Incidentally, if you’re a business in Brisbane looking to dive into this area, drop us a line!
As for the last emerging platform worth talking about, this will likely be the most transformative in the years to come:
AI (Artificial Intelligence)
How on Earth could a business use AI to enhance their marketing and online presence? Glad you asked! To quote Forbes “Machine learning is taking contextual content, marketing automation including cross-channel marketing campaigns and lead scoring, personalization, and sales forecasting to a new level of accuracy and speed.” To put that more simply, AI can learn things from data that humans either can’t or that it would be too time consuming to look into and turn that into better products, services, systems, customer experiences, pricing and an almost limitless number of other benefits.
From smarter software, to better search results, to intuitive social media and even self improving websites, AI is starting to take the best parts of marketing and customer intelligence to create scenarios where the time from analysis through to recommendation and then action can be almost instantaneous.
If you thought digital marketing itself was a revolution thanks to its in depth data and the opportunities that provides, AI is going to supercharge the whole thing and have you making money hand over foot! AI is already deeply embedded in advertising platforms like Adwords and when used correctly is showing great results for businesses as long as you have enough traffic and activity to teach the machines.
For a full report on what’s currently possible with AI, click here.
And last but never least:
SEO (Search Engine Optimisation) – The mobile revolution is in full swing
If you’re not sure what we mean by “the mobile revolution” then we’re pretty sure you must have been living under a rock for the last 10 years, but to summarise succinctly: Mobile online activity far outweighs desktop activity and has done for a long while now. In particular, mobile search has exceeded desktop search since 2015. We already did an in depth blog on the latest development, which is Mobile First Indexing, but to speak on the wider implications of it all and how you can benefit from it in an SEO sense, our prediction is that it will now be safer to lean towards lower word counts (800-1200) in time and focus much more on a simple mobile user experience. We’ll leave it to the previous blog to explain it in more detail.
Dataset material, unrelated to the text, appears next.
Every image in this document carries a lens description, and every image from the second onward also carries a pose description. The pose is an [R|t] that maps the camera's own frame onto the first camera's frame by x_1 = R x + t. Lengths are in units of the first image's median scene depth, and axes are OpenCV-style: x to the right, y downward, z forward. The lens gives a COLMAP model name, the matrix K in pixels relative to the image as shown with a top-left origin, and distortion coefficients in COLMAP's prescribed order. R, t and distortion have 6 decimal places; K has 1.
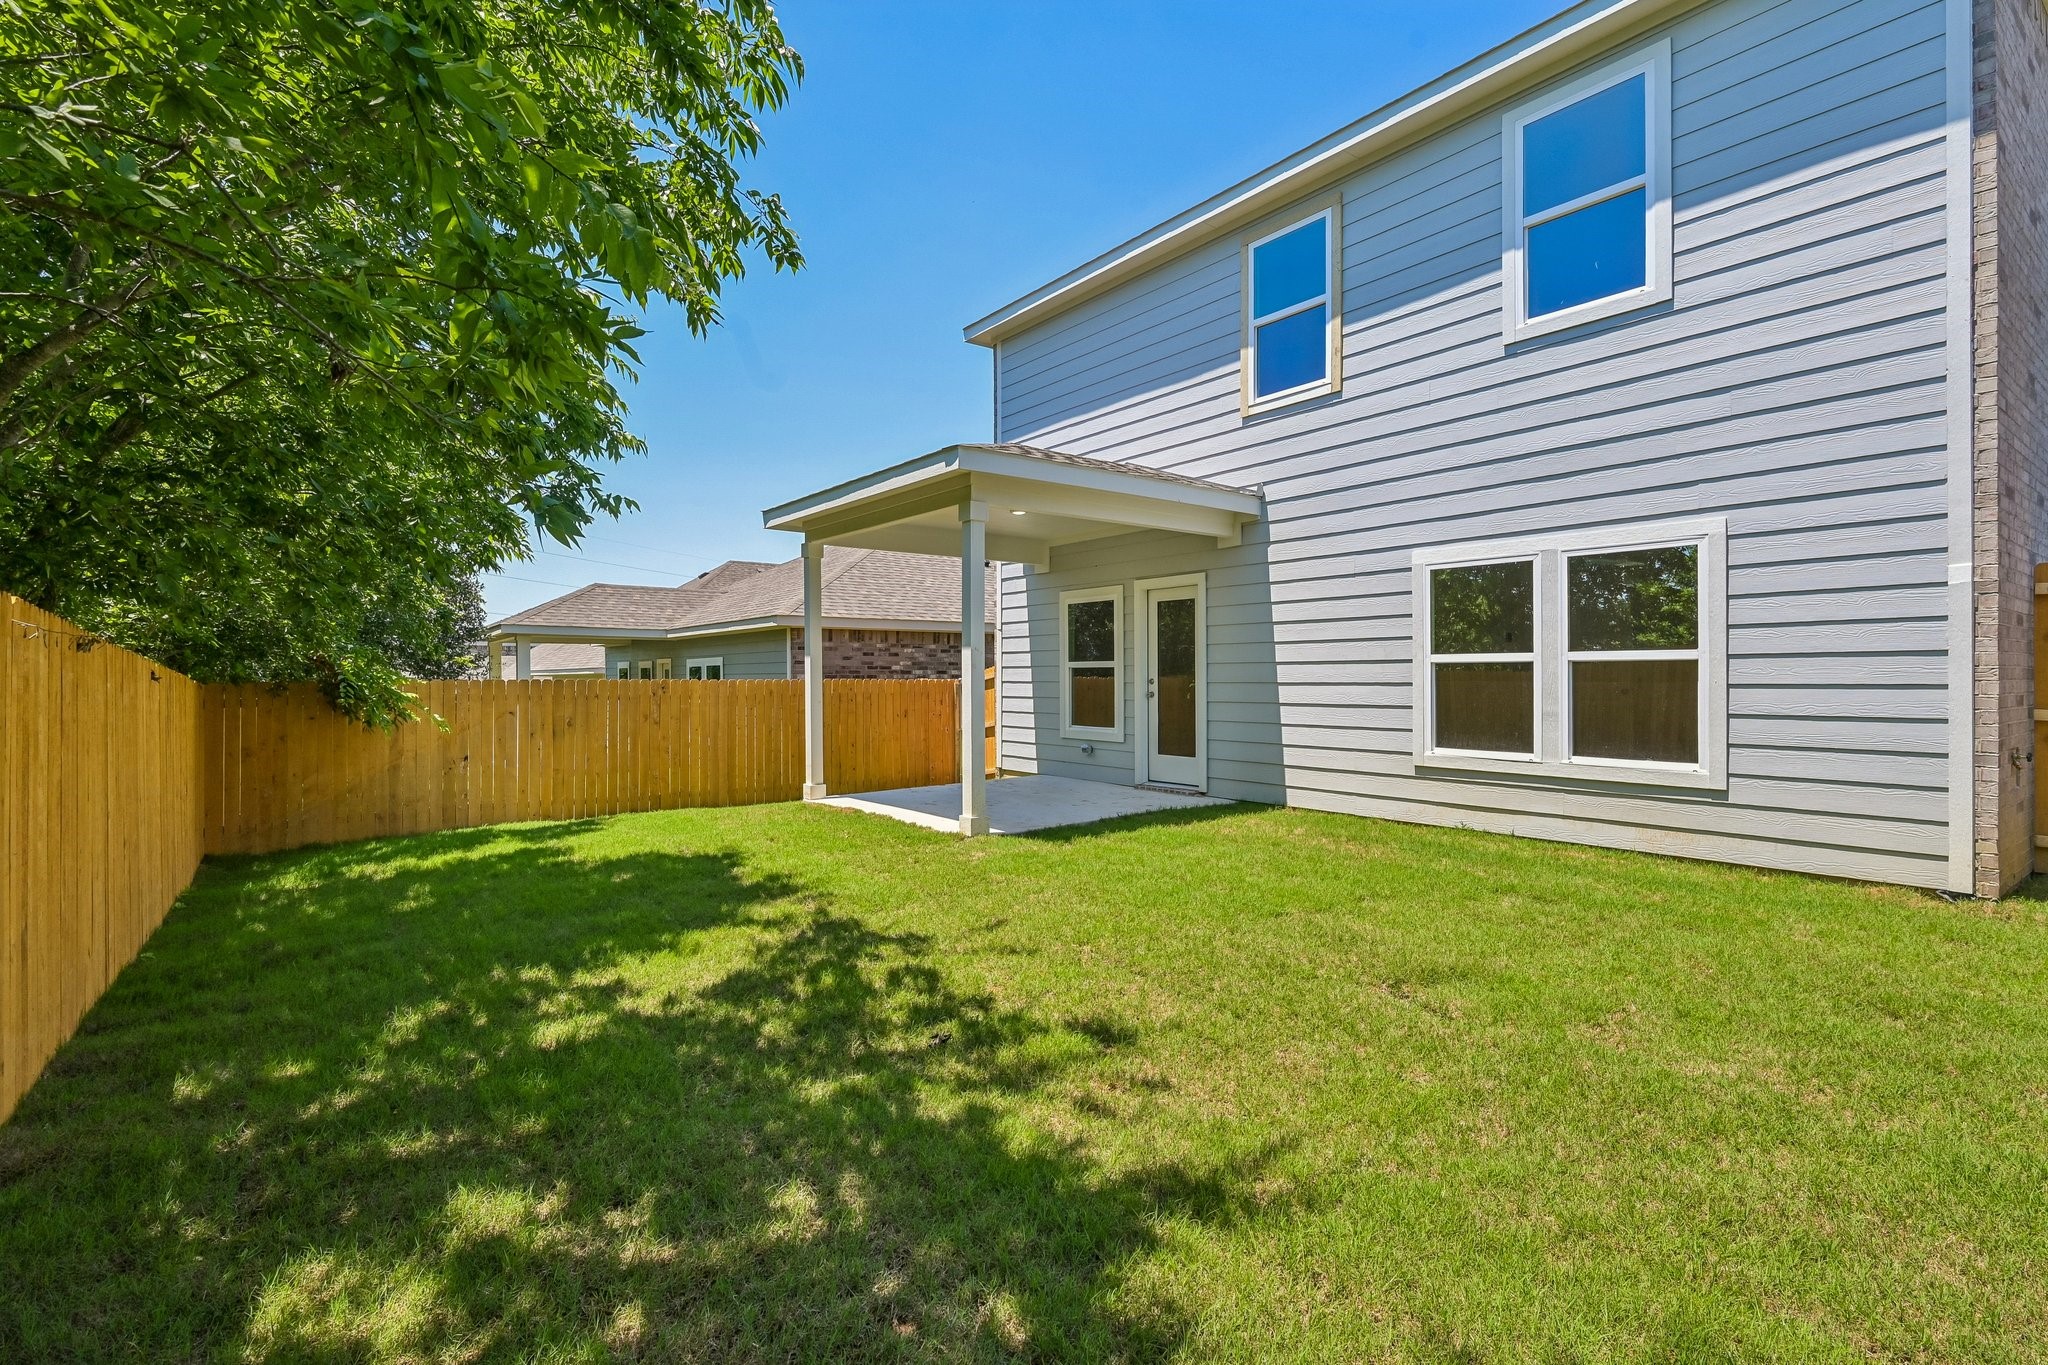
lens RADIAL K [[942.6, 0, 1018.8], [0, 942.6, 676.9], [0, 0, 1]] dist [0.001265, 0.000108]
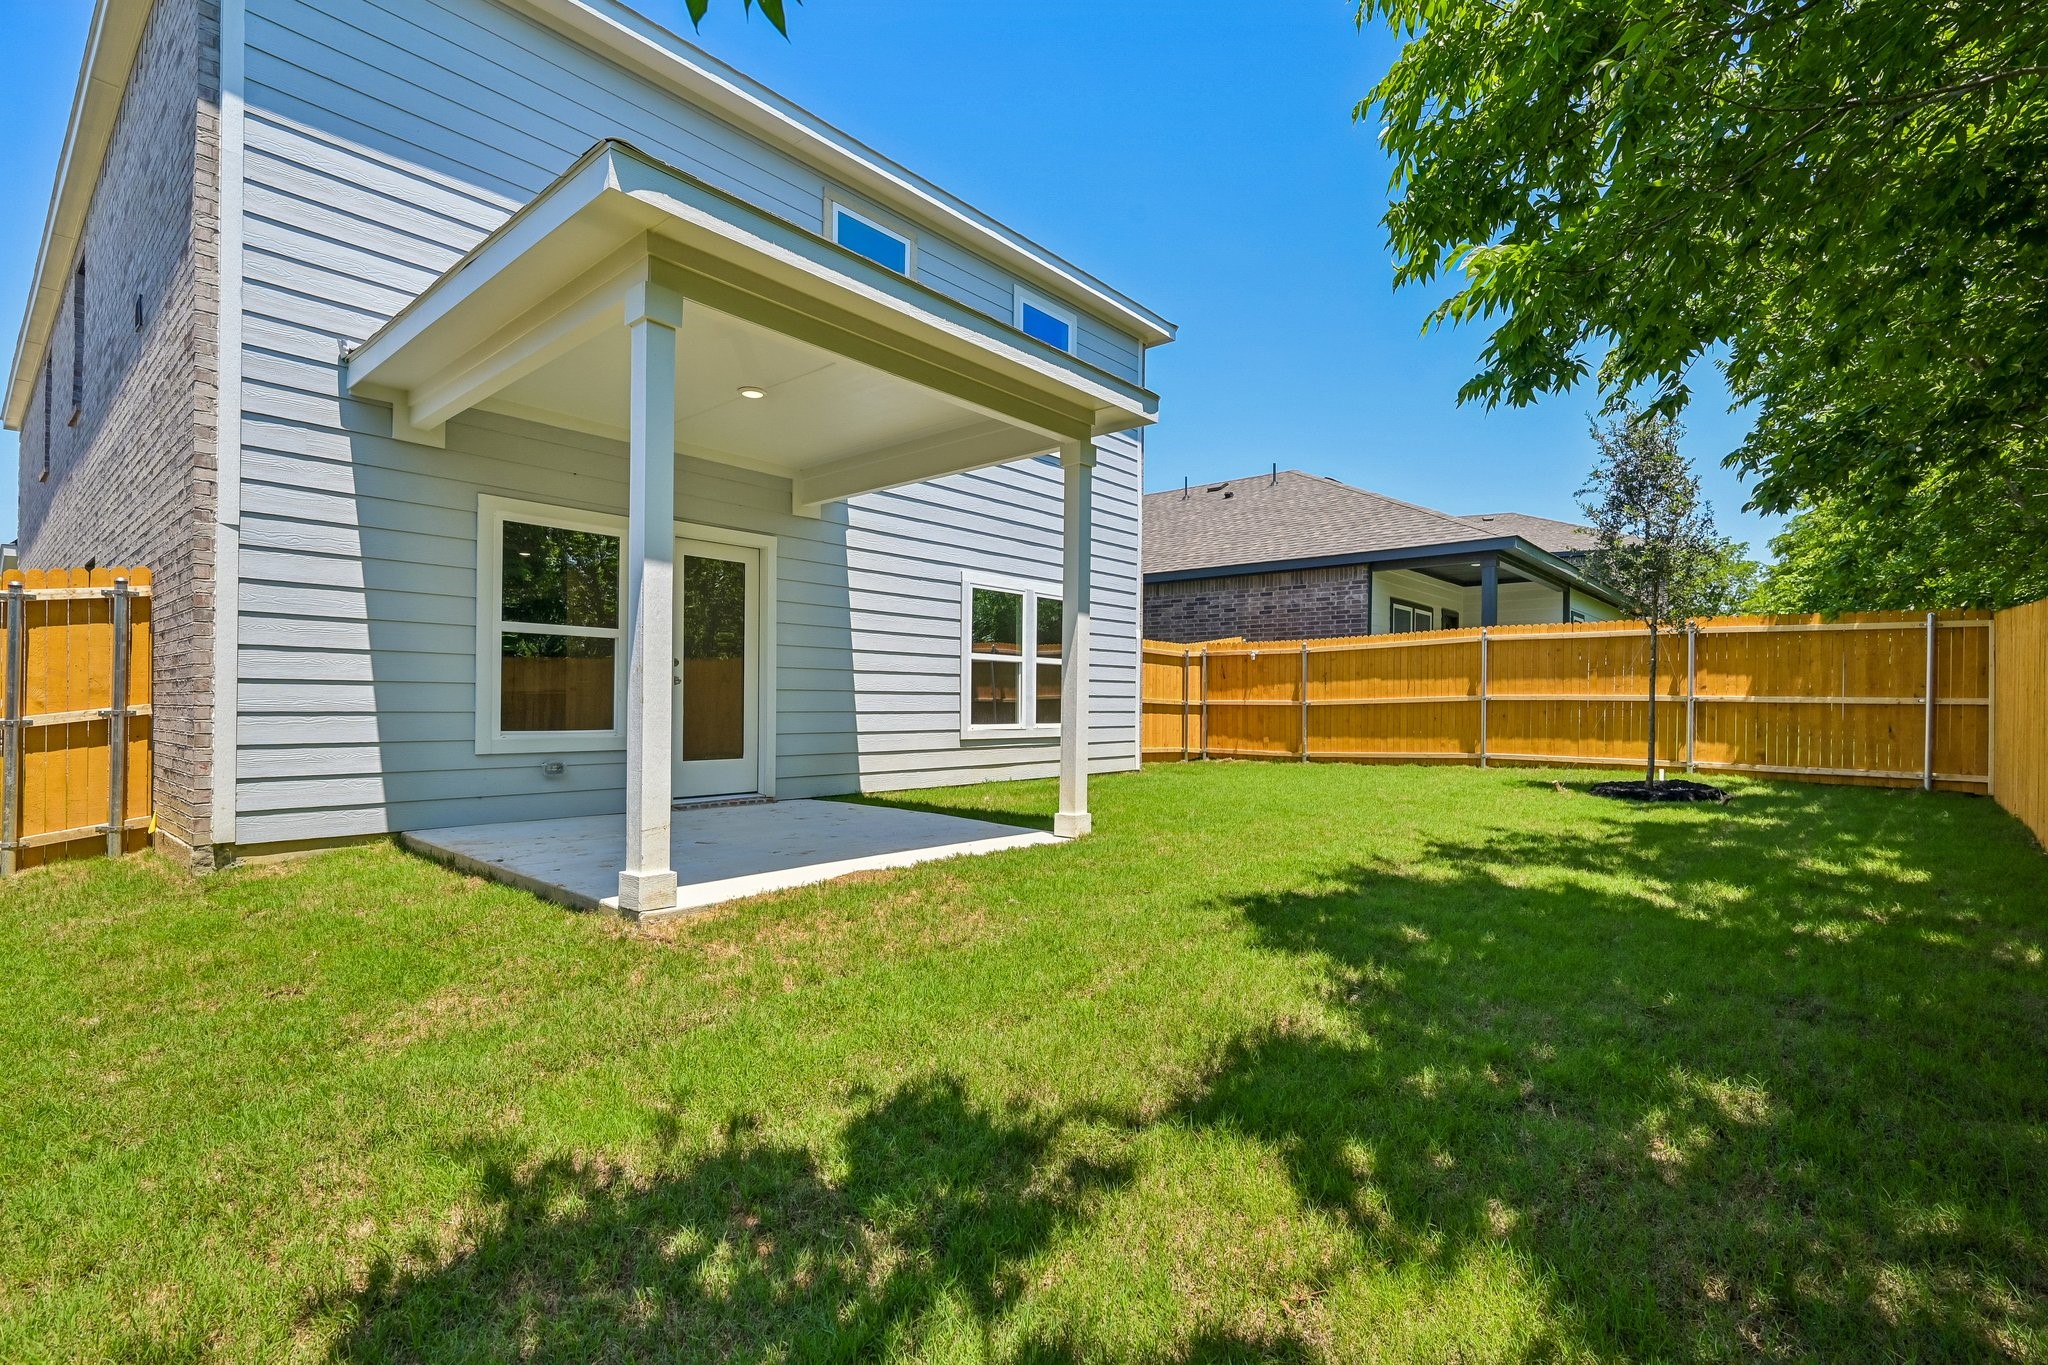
lens RADIAL K [[942.6, 0, 1020.5], [0, 942.6, 695.6], [0, 0, 1]] dist [0.001265, 0.000108]
pose [[-0.196492, 0.007171, 0.980479, -0.728874], [-0.009987, 0.999907, -0.009315, 0.040340], [-0.980455, -0.011623, -0.196402, 1.025292]]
You can also find a detailed rundown on how to approach the Content Marketing aspect of SEO for 2018 in another previous blog here.
But 3000 words and 18 pieces of reference material in we can imagine you’ve got a lot to think about and hopefully a lot to put into action! The key with digital marketing is not just knowledge, but action. Talking about how great your data is without making any efforts to use it to move forward and have even better stats to talk about is a disappointingly common trap that many businesses fall into. Don’t get distracted, get motivated!